Securing Borders: The danger of blurring global migration governance and health security agendas in Southern Africa

Jo Vearey (2018) Securing Borders: The danger of blurring global migration governance and health security agendas in Southern Africa, South African Institute of International Affairs. [OPEN ACCESS]

Abstract:
This paper explores the potential risks associated with the blurring of global migration governance and health security agendas in Southern Africa, a region associated with high levels of population mobility as well as communicable and, increasingly, non-communicable diseases. The current development of the Global Compact on Safe, Orderly and Regular Migration and the Global Compact on Refugees – agreements that aim to guide global practice – has a securitisation agenda at its core. This framing responds to the global moral panics associated with the movement of people across national borders. These increasingly nationalistic and racist panics are dangerous for multiple reasons, and the securitisation agendas of the global compacts risk negatively affecting health in Southern Africa in two ways.

Firstly, increased securitisation may undermine much-needed efforts to develop migration-aware and mobility-competent cross-border, regional health system responses. Concerns include the ways in which an increasingly securitised migration management system will likely result in a growing population of irregular migrants who, owing to fear of arrest, detention and deportation, will avoid (and evade) public healthcare services, with negative consequences for all.

Secondly, the development of (im)migration interventions centred around a securitisation approach may provide opportunities for co-opting components of the global health security movement – itself a problematic and contested terrain – by using health status (or perceived health risk) as an additional securitisation measure through which to further restrict movement across national borders and/or to justify deportation of non-nationals. This could be achieved through compulsory health screening, risk assessments and health-related restrictions on movement across borders.

Collectively, these processes risk producing challenges that will further stall progress towards global health goals by undermining attempts to develop coordinated, cross-border, migration-aware and mobility-competent health programmes. In addition, they risk deterring irregular cross-border migrants from accessing prevention and treatment programmes for both communicable and non-communicable diseases. If these concerns are not addressed proactively, the consequences could be devastating for both Southern Africa and the global community

About Jo Vearey

Jo Vearey is a Professor and the Director of the African Centre for Migration & Society, University of the Witwatersrand. She holds an Honorary Fellowship with the School of Social and Political Science at the University of Edinburgh, and a Senior Fellowship at the Centre for Peace, Development and Democracy at the University of Massachusetts, Boston. In 2015, Jo was awarded a Humanities and Social Science Wellcome Trust Investigator Award. Jo holds a MSc in the Control of Infectious Diseases (LSHTM, 2003), a PhD in Public Health (Wits, 2010), and has been rated by the National Research Foundation as a Young Researcher. In 2014 and 2015, Jo received a Friedel Sellschop Award from the University of the Witwatersrand for outstanding young researchers. She was a Marie Curie Research Fellow in 2013, at the UNESCO Chair on Social and Spatial Inclusion of Migrants, University of Venice (SSIM-IUAV), Venice, Italy.
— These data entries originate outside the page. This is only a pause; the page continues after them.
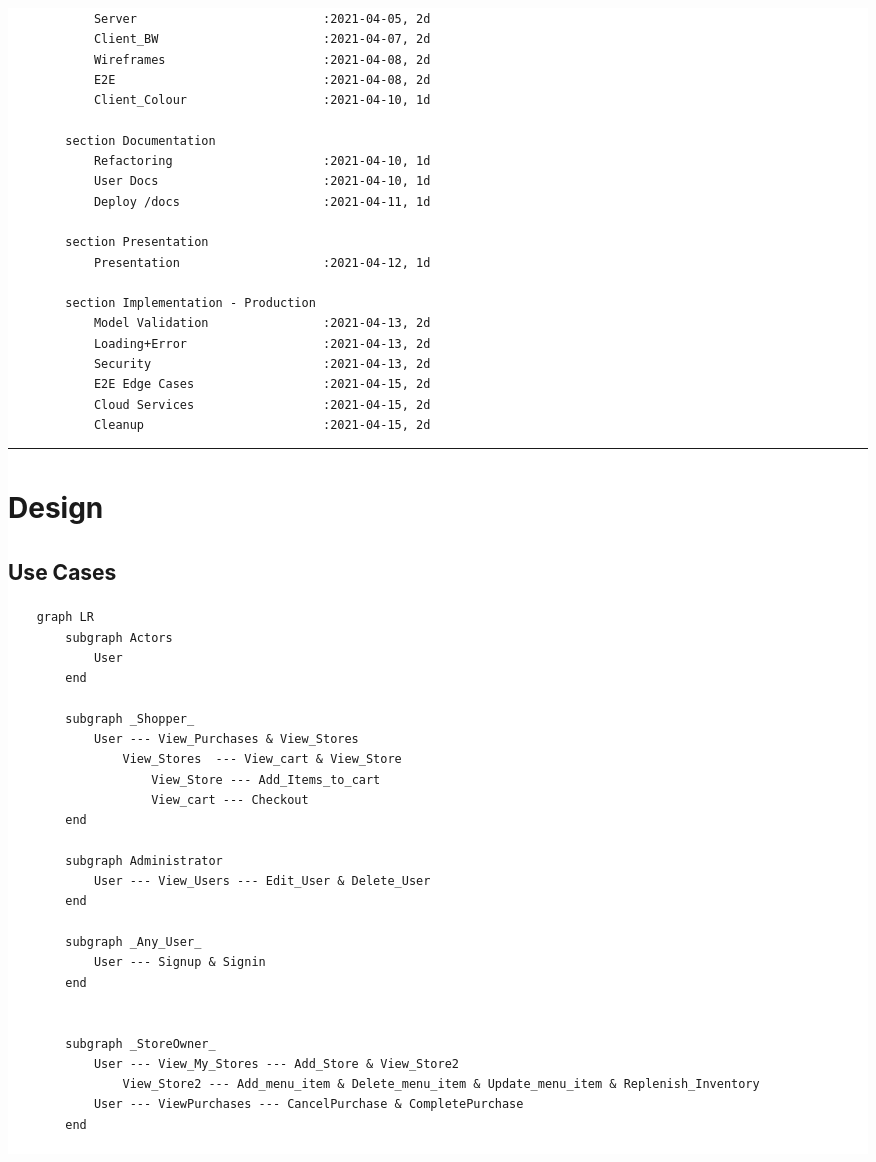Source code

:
 ```mermaid
            Server                          :2021-04-05, 2d
            Client_BW                       :2021-04-07, 2d
            Wireframes                      :2021-04-08, 2d
            E2E                             :2021-04-08, 2d
            Client_Colour                   :2021-04-10, 1d

        section Documentation
            Refactoring                     :2021-04-10, 1d
            User Docs                       :2021-04-10, 1d
            Deploy /docs                    :2021-04-11, 1d

        section Presentation
            Presentation                    :2021-04-12, 1d

        section Implementation - Production
            Model Validation                :2021-04-13, 2d
            Loading+Error                   :2021-04-13, 2d
            Security                        :2021-04-13, 2d
            E2E Edge Cases                  :2021-04-15, 2d
            Cloud Services                  :2021-04-15, 2d
            Cleanup                         :2021-04-15, 2d

```

<hr style="page-break-before: always"></hr>

# Design
## Use Cases
```mermaid
    graph LR
        subgraph Actors
            User
        end

        subgraph _Shopper_
            User --- View_Purchases & View_Stores
                View_Stores  --- View_cart & View_Store
                    View_Store --- Add_Items_to_cart
                    View_cart --- Checkout
        end

        subgraph Administrator
            User --- View_Users --- Edit_User & Delete_User
        end

        subgraph _Any_User_
            User --- Signup & Signin
        end
        

        subgraph _StoreOwner_
            User --- View_My_Stores --- Add_Store & View_Store2
                View_Store2 --- Add_menu_item & Delete_menu_item & Update_menu_item & Replenish_Inventory
            User --- ViewPurchases --- CancelPurchase & CompletePurchase
        end
        
```
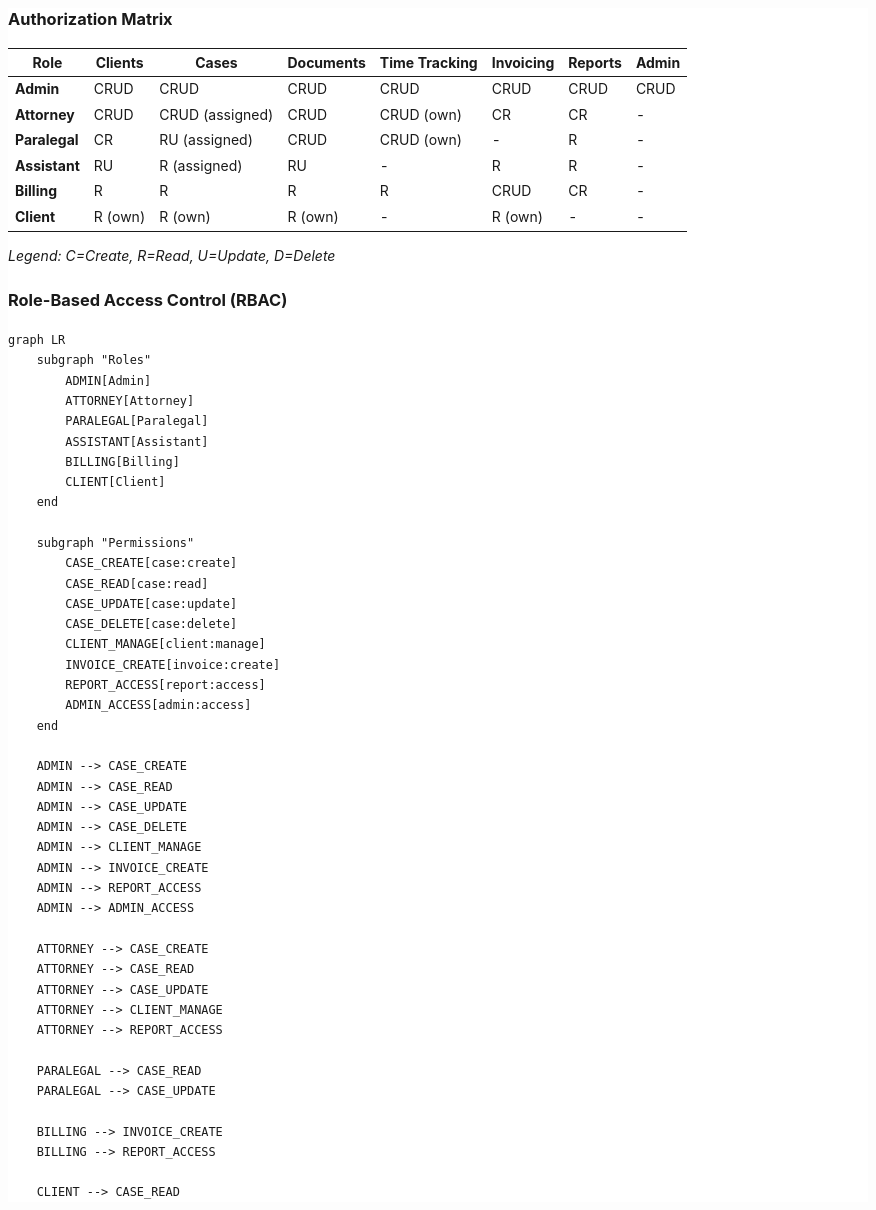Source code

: ### Authorization Matrix

| Role | Clients | Cases | Documents | Time Tracking | Invoicing | Reports | Admin |
|------|---------|-------|-----------|---------------|-----------|---------|-------|
| **Admin** | CRUD | CRUD | CRUD | CRUD | CRUD | CRUD | CRUD |
| **Attorney** | CRUD | CRUD (assigned) | CRUD | CRUD (own) | CR | CR | - |
| **Paralegal** | CR | RU (assigned) | CRUD | CRUD (own) | - | R | - |
| **Assistant** | RU | R (assigned) | RU | - | R | R | - |
| **Billing** | R | R | R | R | CRUD | CR | - |
| **Client** | R (own) | R (own) | R (own) | - | R (own) | - | - |

*Legend: C=Create, R=Read, U=Update, D=Delete*

### Role-Based Access Control (RBAC)

```mermaid
graph LR
    subgraph "Roles"
        ADMIN[Admin]
        ATTORNEY[Attorney]
        PARALEGAL[Paralegal]
        ASSISTANT[Assistant]
        BILLING[Billing]
        CLIENT[Client]
    end
    
    subgraph "Permissions"
        CASE_CREATE[case:create]
        CASE_READ[case:read]
        CASE_UPDATE[case:update]
        CASE_DELETE[case:delete]
        CLIENT_MANAGE[client:manage]
        INVOICE_CREATE[invoice:create]
        REPORT_ACCESS[report:access]
        ADMIN_ACCESS[admin:access]
    end
    
    ADMIN --> CASE_CREATE
    ADMIN --> CASE_READ
    ADMIN --> CASE_UPDATE
    ADMIN --> CASE_DELETE
    ADMIN --> CLIENT_MANAGE
    ADMIN --> INVOICE_CREATE
    ADMIN --> REPORT_ACCESS
    ADMIN --> ADMIN_ACCESS
    
    ATTORNEY --> CASE_CREATE
    ATTORNEY --> CASE_READ
    ATTORNEY --> CASE_UPDATE
    ATTORNEY --> CLIENT_MANAGE
    ATTORNEY --> REPORT_ACCESS
    
    PARALEGAL --> CASE_READ
    PARALEGAL --> CASE_UPDATE
    
    BILLING --> INVOICE_CREATE
    BILLING --> REPORT_ACCESS
    
    CLIENT --> CASE_READ
```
With a commitment to social justice and the development of pro-poor policy responses, Jo’s research explores international, regional, national and local responses to migration, health, and urban vulnerabilities. Her research interests focus on urban health, public health, migration and health, the social determinants of health, HIV, informal settlements and sex work. Jo is particularly interested in knowledge production, dissemination and utilisation including the use of visual and arts-based methodologies.

Jo has a range of international collaborations, including an ESRC-NRF funded project with the University of Edinburgh, a WOTRO funded project with the VU University, Amsterdam on migration and sex work, and partnerships with the University of Massachusetts Boston and the London School of Hygiene and Tropical Medicine‘s Faculty of Public Health and Policy and Gender, Violence and Health Unit.